花随月转阴晴收录于新浪-小墨博客
我看芭蕾《金瓶梅》,音乐撩人心扉,舞者如梦似幻,不失挑逗撩拨,却是人性似是而非。曼妙玄幻之处恰似文字间之留白,女子怀春之柔美娇嗔、欲罢不能,纨绔男子放荡留情,鱼水之欢有隔云雾。
寺院钟铃声缠在其间。肉身之若弹丸,迷离间蛇蝎穿肠而过。迷离浸染,怅然若失。

晚间新闻蹦出,芭蕾舞局《金瓶梅》在部分地区遭禁。 这台豪华剧目集结了中国现代舞编导王媛媛、舞美设计叶锦添、音乐顾问陈其钢、作曲家杜薇、音乐制作人陈雨黎、灯光设计师韩江等创作人等强大阵容,在香港巡演时门票被一抢而空,在内陆的巡演同样卖座。
潘金莲、武大、武松、西门庆以及春梅、瓶儿先后登场,书中写情色,是为了展示大社会;舞台上舞情色,是为了示人性。
“如果大家是为了看情色,会很伤害我们,这是艺术,不是‘三级’作品”导演王媛媛如是说。
无论如何,尽管海报唯美、演员投入,观众们还是看到了玉体横陈、火辣露骨,看到了性和爱欲,看到脸红心跳血脉喷张,进而感到污秽羞辱。于是芭蕾剧遭禁了。
其实遭禁也只是在部分地区禁演,对于分级制度还在娘胎里的内陆舞台来说,未尝不是一件好事。拒绝接纳剧目的剧场们考虑得也未尝不够人性。只是这三抄两抄出来的剧目低俗之说笔者实在不敢苟同。
《金瓶梅》能够是一篇出众的小说就未尝不能够是一台出众的芭蕾。只是并非老少皆宜男女都爱,并非能够全盘接受拍案叫好。这都没有关系。只要够了资格,咱们谁爱看谁看,喜欢看歌剧的去看歌剧,喜欢听京剧的去听京剧。艺术总不是那么大众的,甚至总是受到批判的。想看的不妨大胆买票进场,不看的也都各有所好。
完事了说低俗说别人不许看了理由是你自己觉得不合适,这就不地道了。在这个萝卜白菜的时代里,总得有那么点小众有那么点刺激,在日渐臃肿的压力下和日渐疲劳的审美情趣里,荡涤那么一点点小的涟漪,哪怕擦肩而过都能够小小激动的。
那个曾经躲在图书馆里偷偷看删减版《金瓶梅》的日子还历历在目,懵懂的时光羞涩而好奇。合书多日才知人人都有过这么一段故事。没有艺术的高雅和文学的醇厚,这个世界没有什么是不该看和不该知道的,如同美景和美人,在机缘巧合的时空里大可酣畅淋漓。
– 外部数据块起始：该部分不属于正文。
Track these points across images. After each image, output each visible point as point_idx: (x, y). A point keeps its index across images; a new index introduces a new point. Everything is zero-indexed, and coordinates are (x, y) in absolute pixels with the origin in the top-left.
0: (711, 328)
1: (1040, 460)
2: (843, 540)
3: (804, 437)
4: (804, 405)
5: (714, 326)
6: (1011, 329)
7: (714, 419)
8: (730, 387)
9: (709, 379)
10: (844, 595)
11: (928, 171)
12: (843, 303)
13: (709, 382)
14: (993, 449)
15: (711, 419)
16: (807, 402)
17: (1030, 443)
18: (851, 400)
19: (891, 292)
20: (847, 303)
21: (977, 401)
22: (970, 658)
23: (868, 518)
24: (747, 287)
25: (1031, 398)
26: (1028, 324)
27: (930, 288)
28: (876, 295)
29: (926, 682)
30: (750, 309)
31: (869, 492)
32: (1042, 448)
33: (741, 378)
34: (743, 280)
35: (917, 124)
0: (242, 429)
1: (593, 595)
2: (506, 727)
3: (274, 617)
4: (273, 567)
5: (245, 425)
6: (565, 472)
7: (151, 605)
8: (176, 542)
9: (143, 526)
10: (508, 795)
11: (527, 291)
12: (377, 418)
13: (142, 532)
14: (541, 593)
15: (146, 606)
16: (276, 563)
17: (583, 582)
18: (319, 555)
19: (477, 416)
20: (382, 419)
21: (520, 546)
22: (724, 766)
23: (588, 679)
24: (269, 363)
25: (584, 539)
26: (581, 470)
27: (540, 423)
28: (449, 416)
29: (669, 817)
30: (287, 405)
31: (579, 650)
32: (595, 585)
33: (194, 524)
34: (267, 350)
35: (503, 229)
网络上的《金瓶梅》自然没有舞台上的效果,但是演员们的身躯如同绸缎,那是对于飘逸的灵魂活生生的演绎。如果你说恶人如西门庆和荡妇如潘金莲灵魂也肮脏透顶那我也无话可说。生灵生而类似,人性中的恶和欲望生而困扰。是长了魔鬼的角还是天使的翼其实不过是外表的伪装。
因为看到真实看到爆发,看到压抑的悄然喷张。曝出的墨落纸生花,瀑水入渊。点滴丝滑之处,其实不过是另一种你绕过的生活。
自然人成为社会人的矛盾,就在《金瓶梅》之禁,或者你脸上的愠怒或羞愧。